Apolo abriu a porta esperando pelo pior. Chegou a fechar os olhos, como uma criança que acredita que, por não estar vendo ninguém, ninguém a está vendo de volta. Houve três segundos de escuro e silêncio. Ah, o silêncio, tão lindo e tranquilizador. Apolo abriu as pálpebras, sorrindo suavemente. Estava tudo no lugar: os mesmos quadros clássicos nas paredes, os mesmos candelabros dourados e acesos, as mesmas flores coloridas e misturadas por toda parte. Não havia música. Não havia dança. Não haviam deuses e sátiros enlouquecidos, rolando e desmaiando pelo seu tapete azul-cinzento.

Não havia festa nenhuma.

Um suspiro de alívio puro deixou os lábios morenos do deus do sol. Dionísio não tinha o costume de contrariá-lo desnecessariamente, mas insistira tanto naquilo que ele chegou a preocupar-se de verdade, apesar daquela promessa forçada. Pediria desculpas pela sua desconfiança mais tarde. O pequeno conseguira resistir aos seus instintos em favor da sua vontade, queria beijá-lo naquele momento.

O menino estava ali, tinha certeza. Não era só o seu cheiro de madeira doce e álcool, já decorado pelos móveis, que chegava facilmente até ele; era uma sensação de presença que ele não poderia explicar racionalmente. Sentia-se uma pedra-ímã perto de metal. Mas ele não estava esperando na sala, nem pulou nele na entrada como era de costume. Teria saído a sua caçada, se um detalhe não houvesse chamado seus olhos azuis.

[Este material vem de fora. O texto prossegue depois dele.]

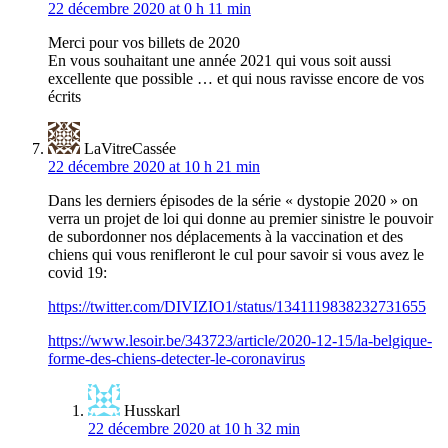
22 décembre 2020 at 0 h 11 min
Merci pour vos billets de 2020
En vous souhaitant une année 2021 qui vous soit aussi
excellente que possible … et qui nous ravisse encore de vos
écrits
LaVitreCassée
22 décembre 2020 at 10 h 21 min
Dans les derniers épisodes de la série « dystopie 2020 » on
verra un projet de loi qui donne au premier sinistre le pouvoir
de subordonner nos déplacements à la vaccination et des
chiens qui vous renifleront le cul pour savoir si vous avez le
covid 19:
https://twitter.com/DIVIZIO1/status/1341119838232731655
https://www.lesoir.be/343723/article/2020-12-15/la-belgique-
forme-des-chiens-detecter-le-coronavirus
Husskarl
22 décembre 2020 at 10 h 32 min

Estava tudo no lugar, menos aquele embrulho. Uma caixa de madeira comprida, enfeitada de papel-seda cor púrpura, no centro exato e dissimulado da mesinha de centro. Apolo contraiu levemente as sobrancelhas, o sorriso agora maior na sua boca. Não só tinha respeitado a sua vontade como lhe deixara um presente, ao que parecia.

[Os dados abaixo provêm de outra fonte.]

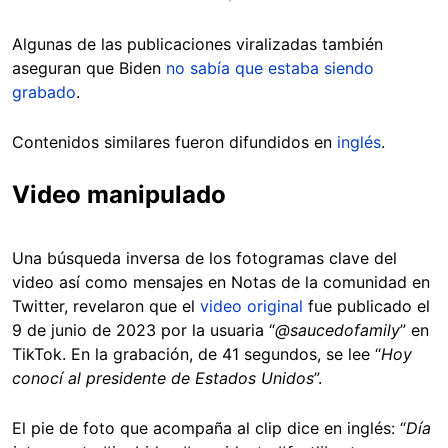
Algunas de las publicaciones viralizadas también
aseguran que Biden
no sabía que estaba siendo
grabado
.
Contenidos similares fueron difundidos en
inglés
.
Video manipulado
Una búsqueda inversa de los fotogramas clave del
video así como mensajes en Notas de la comunidad en
Twitter, revelaron que el
video original
fue publicado el
9 de junio de 2023 por la usuaria “
@saucedofamily
” en
TikTok. En la grabación, de 41 segundos, se lee “
Hoy
conocí al presidente de Estados Unidos
”.
El pie de foto que acompaña al clip dice en inglés: “
D
ía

Apolo se sentou no meio do sofá azul-celeste, de frente ao mimo ainda empacotado e desconhecido. Levou um tempo apenas estudando o tamanho retangular e a madeira da caixa, visível e escura por detrás do papel fino e levemente translúcido, preso no topo do embrulho por uma corda delicada e estreita em forma de trança. Devia ter uns três palmos e meio de altura, a metade em largura e comprimento. Arriscou pegá-lo por um momento, testando seu peso. Nem muito leve nem muito pesado. Foi suave em seus movimentos, sem querer quebrá-lo se fosse de vidro ou porcelana, mesmo assim, nada chocalhou lá dentro. Nem fez aquele som veludoso de algo macio. Num leve bamboleado para o lado o seu interior pareceu desequilibrar-se, de modo que o Sol logo o voltou a posição correta. Não tinha a mínima ideia do que poderia estar lá dentro.

Foi com uma alegria quase de menino que desfez o nó que prendia o papel arroxeado em volta do presente, abrindo a folha fina ao seu redor. A caixa agora estava nua, numa madeira bonita e vermelha, lustrada, mas muito simples. Sem enfeite, talhe ou acabamento. Seria perfeitamente lisa se não fossem três furinhos suspeitos em ambas as laterais, no diâmetro de pontas de dedo, como faziam em caixotes com filhotes, para que pudessem respirar. E Apolo, por um momento, temeu ter um ser vivo pulando no seu rosto quando puxasse a tampa do retângulo; ele conhecia bem a paixão do amante pelos animais. O silêncio prolongado e quieto dentro da caixa o tranquilizou rapidamente. Esperava que isso não significasse uma espécie emudecida e ardilosa de serpente.

Mas não, ele não faria isso. Sabia que Apolo odiava cobras, culpa daquela maldita Píton, há tanto tempo...

Sem dar mais segundos aos seus devaneios, colocou ambas as mãos elegantes em volta da tampa e abriu seu presente. Para sua surpresa imediata, as laterais da caixa não estavam presas umas as outras, e caíram num movimento dramático, fazendo um sinal de adição sobre o mogno claro da mesa pequena.